L’armée des ombres (Army of Shadows) filmed in 1968 sees Melville moving away from the gangster genre and into something he himself knew first hand about ‘The French Resistance’ during World War 2 (Melville was a fully fledged member). Based on Joseph Kessel’s book he also creates fictionalized versions alongside the historical facts. Playing like a historical documentary movie at times it follows a small group of Resistance fighters as they move between safe houses, work with the Allied militaries, kill informers, and attempt to evade the capture and execution that they know is their most likely fate. It is perhaps Melville’s most mature,  nihilistic and brutal film in equel measures. He really does pull no punches here and its hardly surprising given how close the matter was to his own life. It has not one lead protagonist but many and after each brutal episodic study of a single character it moves onto the next one with the French Resistance movement the core component throughout. It again has a stand out performance from Lino Ventura as Philippe Gerbier, showing that Melville liked to work with certain actors more than once and that respect/trust would often lead to great performances on screen.

 

Le Cercle rouge (The Red Circle) is a 1970 crime film and my personal Melville favourite. It stars four great actors at the height and full prowess of their work – Alain Delon as recently released career criminal Corey, Andre Bourvil as Le Commissaire Mattei the relentless but fair policeman, the always watchable Gian Maria Volonte as Vogel an escaping criminal and last but by no means least Yves Montand in an scene stealing performance as Jansen, once the best marksemen around now full of personal addictions and doubts.

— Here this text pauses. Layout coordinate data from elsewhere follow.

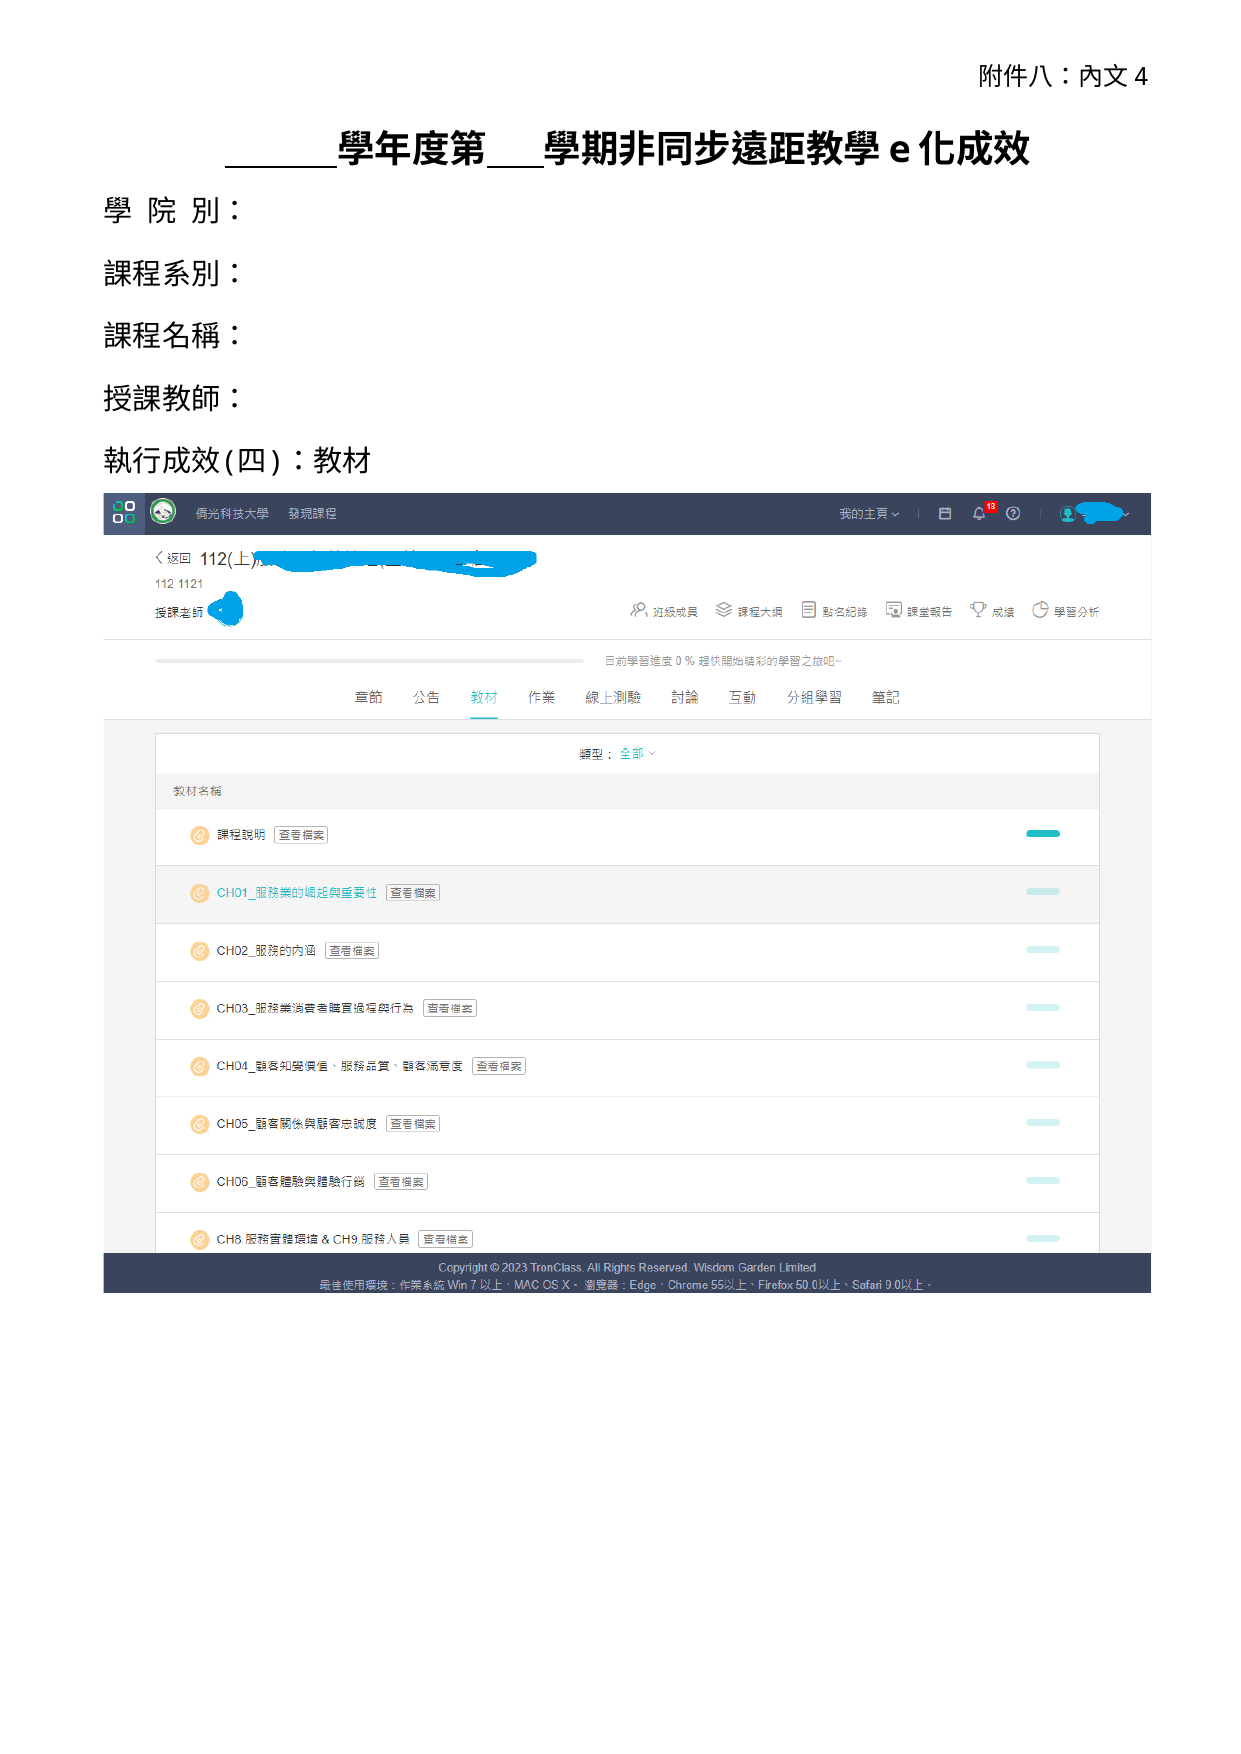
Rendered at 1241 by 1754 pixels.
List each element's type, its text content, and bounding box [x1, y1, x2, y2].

text 學 院 別： [103, 167, 1152, 230]
text 課程系別： [103, 230, 1152, 292]
text 附件八：內文4 [978, 57, 1183, 93]
text 學年度第 學期非同步遠距教學e化成效 [103, 105, 1152, 167]
text 授課教師： [103, 355, 1152, 417]
text 執行成效(四)：教材 [103, 417, 1152, 480]
text 課程名稱： [103, 292, 1152, 355]
text [963, 49, 1198, 106]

From the beautiful cinematography where shots replace dialogue to full effect to the gestures of these actors say more than words ever can. Each of the four leads is given meaty backstories and a chance to breath on screen to build and sympathise with their characters no matter what side of the law they’re on. Meaning when the end comes we feel the tragedy of ‘karmic chance and fate’ all the more. The film contains a famous 30 minute silent heist sequence – timed, acted and directed to perfection – whom needs words in Melville’s gangster world!!!

The film’s title refers to a Budda phrase of  ‘When men, even unknowingly, are to meet one day, whatever may befall each, whatever the diverging paths, on the said day, they will inevitably come together in the red circle.’ Known as one of John Woo’s favourite films don’t let that put you off (!) think Hong Kong John Woo not Hollywood mercenary John Woo working with JCVD!

 

Un Flic (Dirty Money) made in 1972 was Melville’s last film before his untimely death. It stars his favourite later year stelwart Alain Delon as Commissaire Edouard Coleman (for once Delon is playing the good guy) reluctantly chasing Richard Crenna as his best friend, Simon, nightclub owner and master bank robber, and the woman whom they both love and share the always beautiful and erotic Catherine Deneuve as Cathy.

Though this movie is the most obviously flawed of Melville’s final five films it still has wonderful set-pieces like the bank robbery at the start by the windy sea, more black humour than previous efforts with silly character names ‘Suitcase Matthew!’, a transvestite whom fancies Delon’s cop, and an over the top laugh out loud helicopter chase sequence against a fast moving train! As always though its directed and acted with such a knowing cool that you forgive its transgressions and enjoy it more as the master crime director looking to break into the American market with his tongue firmly in cheek. It also has the best Melville movie poster – Delon’s face taking up half the image with a cigarette hanging out whilst masked bank robbers underneath this floating head escape!